Обычно я ни на секунду не упускаю это из виду. Сегодня же ненадолго забылся, и это упущение беспокоит меня.
— Чего вы, в сущности, хотите? — спросил я.
Она долгим взором окинула меня — жалкую фигуру жертвы дорожного происшествия, выдохнула дым, резко отбросила голову назад, как человек, собирающийся изречь нечто кажущееся ему весьма оригинальным или исполненным драматизма, и, чеканя слова, сопровождая каждый слог облачком дыма, медленно произнесла:
— Любить кого-нибудь и быть им любимой всю жизнь.
— Вам не кажется, что на земле существуют вещи поважнее любви?
— Нет. Нет ничего важнее.
— Я думаю иначе.
— Знаю, Эрик. Но вы еще ребенок. В чем-то очень зрелый, а в чем-то совсем зеленый.
Эти слова поразили меня: отчасти она была права и в то же время разозлила меня — я уже где-то слышал эту песенку. Этой ночью решительно все как сговорились добить меня и ткнуть носом в самые неприятные истины.
Я встал, попросил Франсуазу помочь мне дойти до спальни. Мы с трудом добрались до третьего этажа, я открыл дверь, Франсуаза подвела меня к кровати, на которую я рухнул. Она, не двигаясь, стояла возле меня. Я протянул к ней руки.
— Тебе надо спать, — шепнула она мне на ухо.
Я кивнул.
— Сумеешь раздеться сам?
Я помотал головой.
— Погоди, я помогу.
Она разула меня, сняла носки. Затем поддерживала меня, пока я стаскивал свитер, после чего я вновь плюхнулся на спину. Потом расстегнула мою рубашку и осторожно, так, чтобы мне не пришлось двигаться, сняла ее с меня. Расстегнув пряжку ремня, спросила:
— Брюки снимать?
Я глазами сказал «да», и она с беспредельной деликатностью, почти не дотрагиваясь до моего колена, стянула с меня брюки.
— Ляжешь в постель?
— Позднее, — ответил я очень тихо.
— Хорошо. Тогда доброй ночи.
Я улыбнулся, Франсуаза спросила:
— Тебе еще больно?
Соврать не хватило сил, и я сказал правду. Положив ладонь мне на лоб, она спросила, что еще может для меня сделать. Я сказал: «Ничего», и она еще раз пожелала мне доброй ночи.

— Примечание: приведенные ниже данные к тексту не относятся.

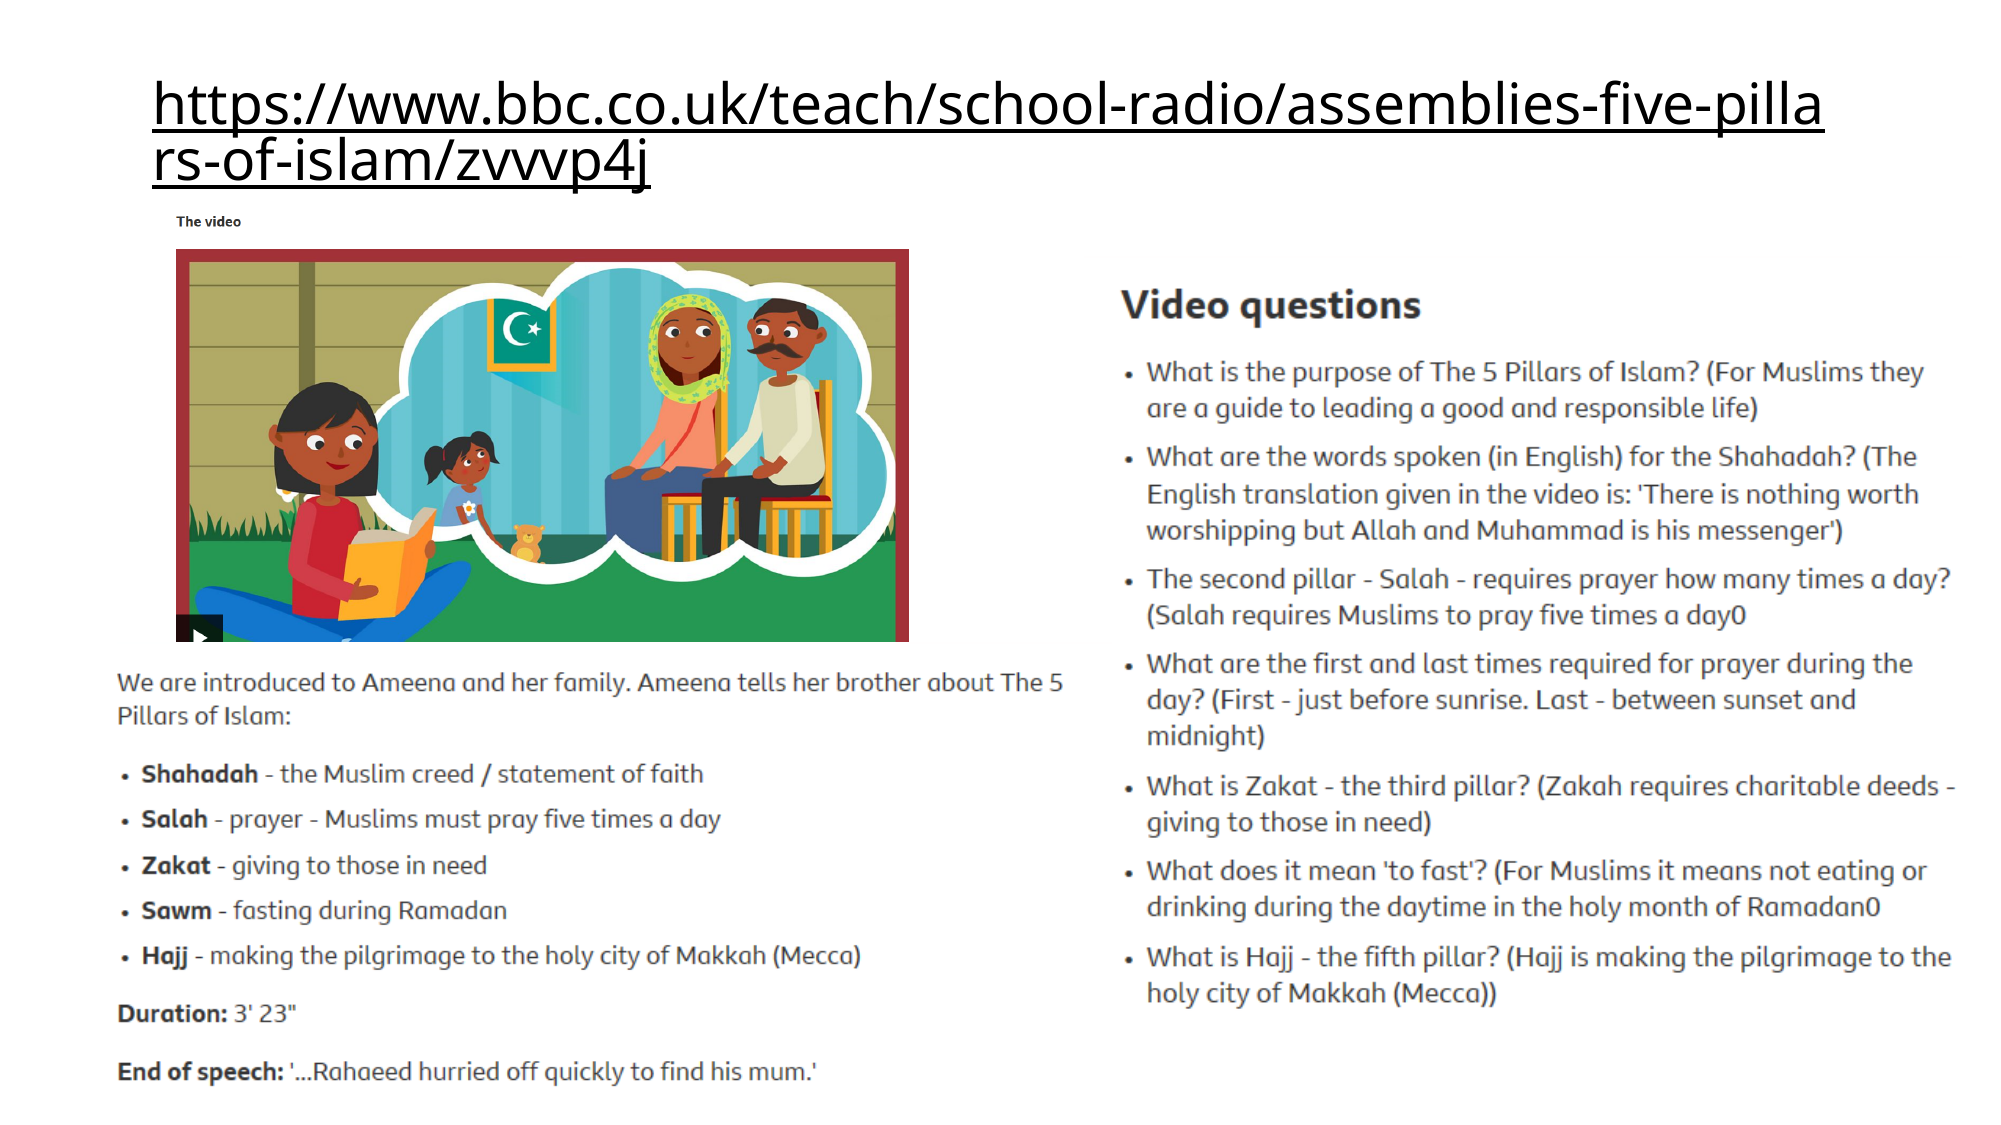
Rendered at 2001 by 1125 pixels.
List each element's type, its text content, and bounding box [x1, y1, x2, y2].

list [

Затем, наградив меня долгим поцелуем, на цыпочках вышла. Я чуть было тут же не уснул, но, как назло, стал вспоминать все события вечера. Все случившееся показалось мне такой «кашей», что захотелось описать его, чтобы как следует обдумать и понять.
Два часа утра. Нога почти не болит. Я сейчас усну, так как все обдумал, сделал выводы и вновь уверовал в себя.
Сегодня утром приезжает Катрин Гольдберг. Это недостающая карта в моей колоде. Надеюсь, отныне все пойдет быстрее. Боюсь дать в чем-нибудь слабину, если дело затянется.